抜粋:
┄┄┄┄┄┄

「コウノドリ」という産科医療漫画の第4巻で先天性風疹症候群が取り上げられています。本来はもう少し先になる予定だったのですが、これから風疹の流行シーズンということで早めに掲載していただくことができました。

実は作者の鈴ノ木ユウ先生とは1月にリアルでお会いしたことがあります。その時にチラっと見せていただいた読者感想の中には、コウノドリがきっかけでワクチンを打ちにいきましたという方もいらっしゃったようで、嬉しいです。

先日、『職場における風しん対策ガイドライン』(国立感染症研究所)が公開されました。このガイドラインは2013年の風疹流行が大人の男性を中心に起きたことを背景に策定されたものです。

職場での風疹対策のポイントは2つあると思います。まず「風疹の症状が出た社員は発疹が消えるまで休む(休ませる)」ことです。もし誰かが感染症にかかるとその人の仕事を他の人が穴埋めすることになります。しかし感染が拡大して出勤できない社員が増えてしまったらどうなるでしょうか。チームが壊滅状態になり仕事が回らなくなるかもしれませんし、最悪の場合は大きな契約チャンスを失うことにつながることもあるかもしれません。ですので患者が発生した場合は速やかに休業等の措置を取るべきです。

つぎに「社員が抗体検査や予防接種を受けやすい環境作りをする」ことです。できれば接種の費用補助や社内での接種などの対策を講じて頂きたいのです。これには費用がかかりますが、感染が拡大し業務に支障が生じるリスクを減らすことができます。女性が安心して働ける職場というプラスのイメージも得られるでしょう。風疹の流行そのものがが起きないように日頃からリスクを把握し対策を行うことが必要です。

┄┄┄┄┄┄

収集データ項目:
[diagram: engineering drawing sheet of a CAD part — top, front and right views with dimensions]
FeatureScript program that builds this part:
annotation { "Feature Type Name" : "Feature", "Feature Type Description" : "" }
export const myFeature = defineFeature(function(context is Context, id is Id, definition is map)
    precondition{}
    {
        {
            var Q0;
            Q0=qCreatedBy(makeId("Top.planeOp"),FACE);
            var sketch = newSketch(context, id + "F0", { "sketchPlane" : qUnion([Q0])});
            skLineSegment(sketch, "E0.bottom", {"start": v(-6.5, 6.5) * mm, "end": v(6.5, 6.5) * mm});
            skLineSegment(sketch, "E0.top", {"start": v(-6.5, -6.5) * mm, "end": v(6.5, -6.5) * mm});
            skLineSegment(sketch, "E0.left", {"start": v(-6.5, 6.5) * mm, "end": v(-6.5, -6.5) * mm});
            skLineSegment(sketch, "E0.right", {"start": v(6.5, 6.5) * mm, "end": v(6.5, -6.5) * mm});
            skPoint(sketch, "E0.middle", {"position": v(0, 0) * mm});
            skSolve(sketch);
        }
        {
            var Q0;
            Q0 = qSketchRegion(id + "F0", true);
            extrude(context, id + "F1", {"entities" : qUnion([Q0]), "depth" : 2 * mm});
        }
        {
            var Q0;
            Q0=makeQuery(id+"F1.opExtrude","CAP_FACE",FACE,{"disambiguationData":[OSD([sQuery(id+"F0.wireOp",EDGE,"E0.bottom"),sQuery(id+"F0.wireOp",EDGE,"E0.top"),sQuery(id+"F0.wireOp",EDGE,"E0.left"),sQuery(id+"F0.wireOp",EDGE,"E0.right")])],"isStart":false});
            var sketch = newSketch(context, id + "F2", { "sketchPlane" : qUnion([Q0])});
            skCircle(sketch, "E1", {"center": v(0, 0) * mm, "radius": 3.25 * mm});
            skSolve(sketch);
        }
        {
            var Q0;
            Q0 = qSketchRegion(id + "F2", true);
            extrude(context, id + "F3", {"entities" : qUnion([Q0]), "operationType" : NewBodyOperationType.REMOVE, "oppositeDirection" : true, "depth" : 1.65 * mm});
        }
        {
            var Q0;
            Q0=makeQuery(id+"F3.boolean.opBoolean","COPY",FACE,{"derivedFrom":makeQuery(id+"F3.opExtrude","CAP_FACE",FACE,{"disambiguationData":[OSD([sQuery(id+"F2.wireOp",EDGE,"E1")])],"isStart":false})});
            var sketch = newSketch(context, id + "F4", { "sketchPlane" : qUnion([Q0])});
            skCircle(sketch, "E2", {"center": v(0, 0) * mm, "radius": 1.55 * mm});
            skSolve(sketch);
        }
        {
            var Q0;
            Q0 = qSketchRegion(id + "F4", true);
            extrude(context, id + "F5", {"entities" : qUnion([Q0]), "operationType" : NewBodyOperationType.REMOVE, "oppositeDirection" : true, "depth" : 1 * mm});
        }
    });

┄┄┄┄┄┄

取り組む課題:
1) 風疹対策の文章によると、『職場における風しん対策ガイドライン』を公開したのはどの機関ですか。
2) 風疹対策の文章を、最後の文の後から書き進めてください。
これらの行は参照しなくて差し支えありません。

課題の解答:
1) 国立感染症研究所です。

2)
今年は風疹ではなく麻疹の流行がみられています。昨年(2013年)一年間で報告された患者数は232人でしたが、今月9日時点で252人となっています(『はしか患者増加 去年1年間を上回る』NHKオンライン)。なんだまだそれだけなら大丈夫だろうと思われるかもしれません。でもこれは感染研に報告された数なので、実際にはこれよりも患者数が多いと考えられます。麻疹でも妊婦さんが感染すると流産や早産を起こすリスクがあります。流行の拡大に備え各職場においてワクチン接種を勧奨していただきたいと思います。

最後に…、漫画の中に出ているハルカちゃんのことばを紹介しておきたいと思います。

伊達さん、赤ちゃん産まれるの?
じゃあ、ちゃんと風疹の注射受けてね。
私の病気のせいで、お母さんが私に隠れて泣いてたり、お父さんが笑わなくなったりすることがあるから。
だから私はずっと笑っていようって決めたの。
でもさ、ずっと元気にして笑ってるのも、これが結構疲れちゃうんだな。
だから伊達さんの赤ちゃんにそんなこと決めさせたら、かわいそうだよ。